Глаза её, такие же крупные, старые и тусклые, как пуговицы на пальто, показались мне с чужого лица. С лица напуганной птицы. По моим расчётам, в катушке оставалось не больше двух кадров, и я соображал — как же именно надо пригнуться чтобы камера не проморгала ни её взгляда, ни цыплят в сумке, ни распахнутой двери с видом на пустынную улицу, откуда в синагогу просачивались безвременье и скука.
Когда я наконец выбрал позу и собрался надавить на рычаг, Смирницкая мотнула головой, отгоняя муху. Муха не унималась, и старуха стала чувствовать себя ещё более виноватой.
— Это муха, — кротко сказала она и добавила: — А у вас они есть? Мухи.
— Вы про Москву? Или Тбилиси? — спросил я. — Больше, чем цыплят.
Муха слетела к цыплятам. Они заморгали как сама еврейка.
— А у вас тут чего больше? Цыплят или мух? — продолжил я.
— Живых мало, — ответила Смирницкая. — Я про цыплят. И только на рынке. Нам, правда, с Фимой дают в неделю по цыплёнку на каждого в нашем магазине для ветеранов. Всё равно дорого.
— Ветеранов чего?
— Войны. У Фимы есть орден!
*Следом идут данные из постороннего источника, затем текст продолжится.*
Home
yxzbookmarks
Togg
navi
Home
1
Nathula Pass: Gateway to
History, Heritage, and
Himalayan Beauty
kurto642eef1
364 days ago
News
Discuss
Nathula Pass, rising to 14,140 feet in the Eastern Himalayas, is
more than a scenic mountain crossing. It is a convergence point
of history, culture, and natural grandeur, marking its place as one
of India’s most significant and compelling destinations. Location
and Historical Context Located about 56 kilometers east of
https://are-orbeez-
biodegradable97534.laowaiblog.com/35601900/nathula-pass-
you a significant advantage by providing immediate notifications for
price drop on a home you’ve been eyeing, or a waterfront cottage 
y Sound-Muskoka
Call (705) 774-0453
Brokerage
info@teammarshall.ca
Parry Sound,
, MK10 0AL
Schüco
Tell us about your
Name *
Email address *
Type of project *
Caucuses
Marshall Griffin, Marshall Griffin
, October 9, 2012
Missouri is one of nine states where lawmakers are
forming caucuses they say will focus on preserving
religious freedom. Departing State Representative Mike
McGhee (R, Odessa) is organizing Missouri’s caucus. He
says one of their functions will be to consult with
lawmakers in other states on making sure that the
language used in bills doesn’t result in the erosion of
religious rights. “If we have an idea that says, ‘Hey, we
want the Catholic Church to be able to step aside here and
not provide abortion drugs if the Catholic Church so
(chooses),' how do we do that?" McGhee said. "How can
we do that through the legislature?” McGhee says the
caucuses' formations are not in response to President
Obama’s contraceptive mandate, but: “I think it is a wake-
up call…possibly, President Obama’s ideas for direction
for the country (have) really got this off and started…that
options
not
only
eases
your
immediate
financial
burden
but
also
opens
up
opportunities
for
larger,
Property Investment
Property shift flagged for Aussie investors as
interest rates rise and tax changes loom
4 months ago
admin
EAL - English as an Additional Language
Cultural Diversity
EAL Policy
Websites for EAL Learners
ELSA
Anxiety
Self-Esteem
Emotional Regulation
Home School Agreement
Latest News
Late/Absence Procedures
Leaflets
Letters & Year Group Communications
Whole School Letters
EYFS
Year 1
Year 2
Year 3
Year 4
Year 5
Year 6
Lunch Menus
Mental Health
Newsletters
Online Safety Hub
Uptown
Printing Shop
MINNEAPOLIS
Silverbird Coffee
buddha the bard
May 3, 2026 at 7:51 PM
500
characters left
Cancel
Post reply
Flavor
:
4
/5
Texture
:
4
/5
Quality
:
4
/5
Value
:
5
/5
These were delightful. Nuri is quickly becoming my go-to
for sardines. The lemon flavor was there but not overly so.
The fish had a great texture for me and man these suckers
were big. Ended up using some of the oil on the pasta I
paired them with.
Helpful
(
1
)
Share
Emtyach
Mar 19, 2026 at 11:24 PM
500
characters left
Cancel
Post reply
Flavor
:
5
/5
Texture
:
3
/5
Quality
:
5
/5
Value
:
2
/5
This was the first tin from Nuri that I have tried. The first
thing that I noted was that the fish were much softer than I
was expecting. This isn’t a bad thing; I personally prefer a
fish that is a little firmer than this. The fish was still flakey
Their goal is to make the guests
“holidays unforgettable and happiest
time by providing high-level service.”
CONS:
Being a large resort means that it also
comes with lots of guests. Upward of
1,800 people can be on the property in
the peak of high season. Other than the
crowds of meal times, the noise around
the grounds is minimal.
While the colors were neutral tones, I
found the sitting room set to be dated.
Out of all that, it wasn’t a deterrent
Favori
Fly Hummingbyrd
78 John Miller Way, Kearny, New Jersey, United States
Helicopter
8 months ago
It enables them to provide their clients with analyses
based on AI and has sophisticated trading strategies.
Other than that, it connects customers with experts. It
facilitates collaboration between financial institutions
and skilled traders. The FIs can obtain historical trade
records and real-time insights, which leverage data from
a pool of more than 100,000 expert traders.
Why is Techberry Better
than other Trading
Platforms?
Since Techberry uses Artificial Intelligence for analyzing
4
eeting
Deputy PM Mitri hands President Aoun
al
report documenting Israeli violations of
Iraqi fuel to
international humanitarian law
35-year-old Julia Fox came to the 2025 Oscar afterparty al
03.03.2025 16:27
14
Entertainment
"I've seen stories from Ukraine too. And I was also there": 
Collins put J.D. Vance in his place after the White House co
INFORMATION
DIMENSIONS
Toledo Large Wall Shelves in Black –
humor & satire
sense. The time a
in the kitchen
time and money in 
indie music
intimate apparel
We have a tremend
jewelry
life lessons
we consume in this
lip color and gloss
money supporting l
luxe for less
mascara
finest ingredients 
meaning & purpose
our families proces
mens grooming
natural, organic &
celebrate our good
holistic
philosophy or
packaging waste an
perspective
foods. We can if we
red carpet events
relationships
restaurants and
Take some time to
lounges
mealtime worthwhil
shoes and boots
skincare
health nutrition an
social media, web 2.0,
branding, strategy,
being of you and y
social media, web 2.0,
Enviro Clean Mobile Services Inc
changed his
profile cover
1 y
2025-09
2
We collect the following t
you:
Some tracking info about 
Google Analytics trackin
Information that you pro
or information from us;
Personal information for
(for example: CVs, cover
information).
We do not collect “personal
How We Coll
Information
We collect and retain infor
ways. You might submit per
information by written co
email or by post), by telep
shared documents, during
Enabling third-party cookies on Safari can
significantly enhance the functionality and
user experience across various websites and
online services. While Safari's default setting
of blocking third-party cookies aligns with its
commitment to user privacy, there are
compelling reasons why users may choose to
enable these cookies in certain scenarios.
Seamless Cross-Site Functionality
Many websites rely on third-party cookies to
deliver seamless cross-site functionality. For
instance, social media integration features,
Он политрук был, аминь!
— Что?
— Аминь! — и кивнула в сторону раскачивавшихся стариков. — «Шма исраел адонай элоену адонай эхад!»
— Конечно, аминь! — спохватился я и, повернувшись в сторону Фимы, не смог поверить, что этот покрытый белым пухом старичок в засаленной шляпе был политрук в Красной армии. Он не походил даже на еврея. С крохотными ладонями и розовощёкий, Фима напомнил мне фарфоровую статуэтку тирольского музыканта.